EXERCISE REQUIREMENTS: Reproduce the listing from the line containing "right knee: (189, 731, -2)" to the line containing "left ankle: (212, 783, 1)", switching every instance of "wrist" to "hand" and leaving all other text unchanged.

DATA LISTING:
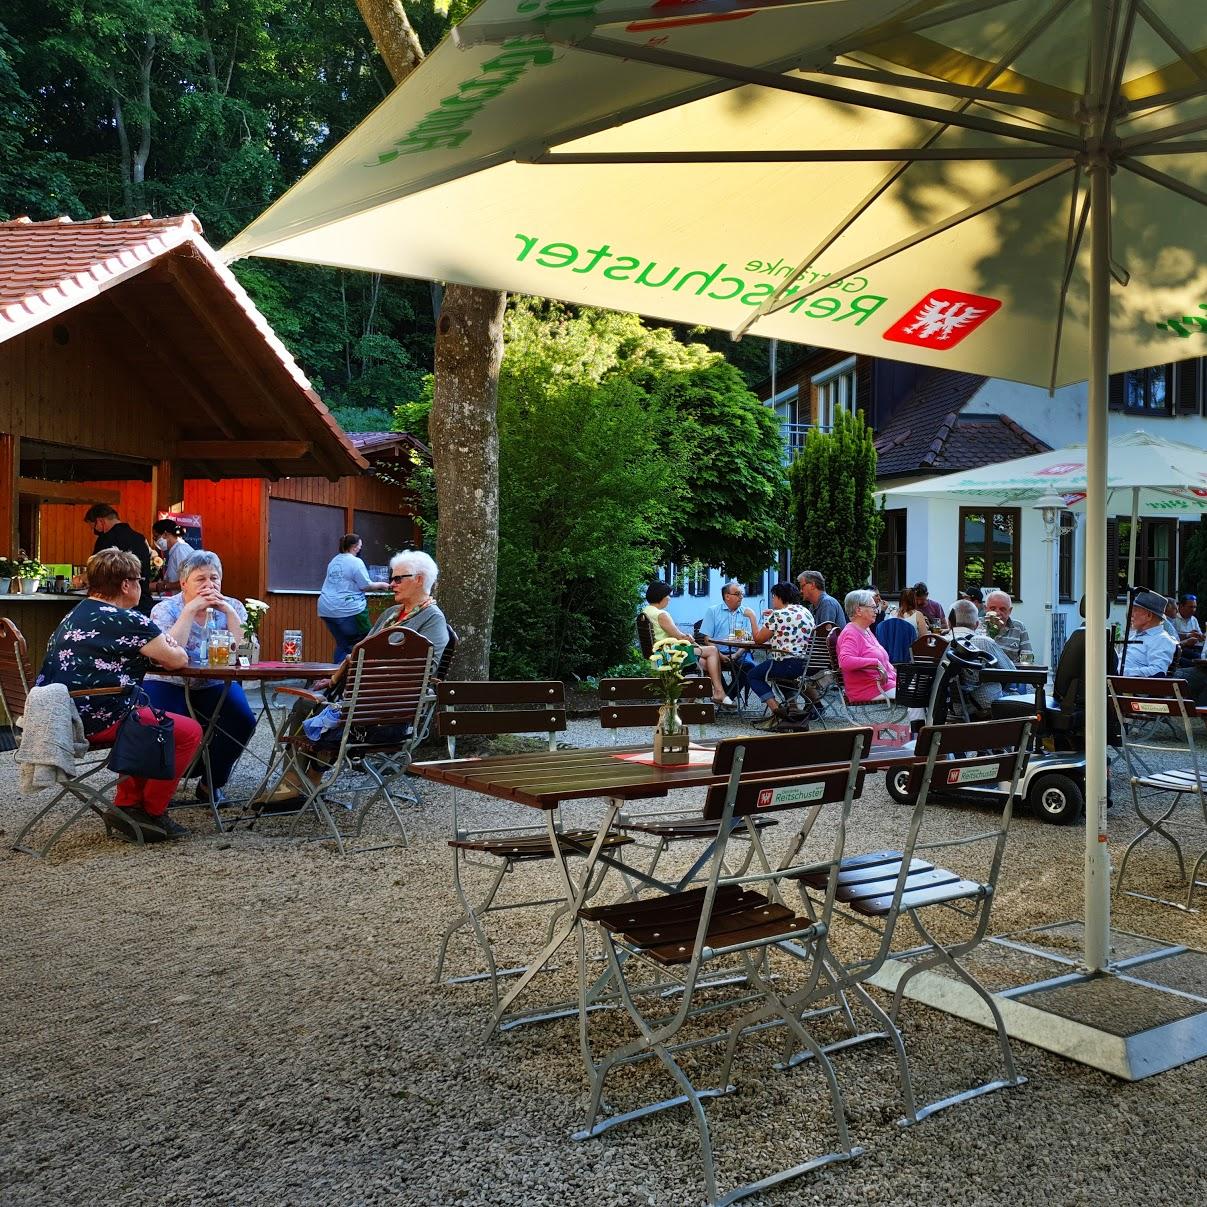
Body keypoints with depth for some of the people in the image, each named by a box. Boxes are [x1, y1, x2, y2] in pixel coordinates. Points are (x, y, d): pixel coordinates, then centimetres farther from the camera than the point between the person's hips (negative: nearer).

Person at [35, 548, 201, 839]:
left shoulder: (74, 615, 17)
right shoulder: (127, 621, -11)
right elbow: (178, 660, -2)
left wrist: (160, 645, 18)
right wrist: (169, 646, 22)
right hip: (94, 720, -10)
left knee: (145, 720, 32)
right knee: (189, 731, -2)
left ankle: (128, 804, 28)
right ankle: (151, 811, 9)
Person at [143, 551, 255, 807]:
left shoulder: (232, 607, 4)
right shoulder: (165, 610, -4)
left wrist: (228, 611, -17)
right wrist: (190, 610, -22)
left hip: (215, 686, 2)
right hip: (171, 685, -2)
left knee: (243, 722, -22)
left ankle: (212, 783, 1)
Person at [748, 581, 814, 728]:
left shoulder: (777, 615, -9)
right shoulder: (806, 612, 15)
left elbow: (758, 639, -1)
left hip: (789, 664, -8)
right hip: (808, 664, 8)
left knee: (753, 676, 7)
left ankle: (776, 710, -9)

REPLY:
right knee: (189, 731, -2)
left ankle: (128, 804, 28)
right ankle: (151, 811, 9)
Person at [143, 551, 255, 807]:
left shoulder: (232, 607, 4)
right shoulder: (165, 610, -4)
left hand: (228, 611, -17)
right hand: (190, 610, -22)
left hip: (215, 686, 2)
right hip: (171, 685, -2)
left knee: (243, 722, -22)
left ankle: (212, 783, 1)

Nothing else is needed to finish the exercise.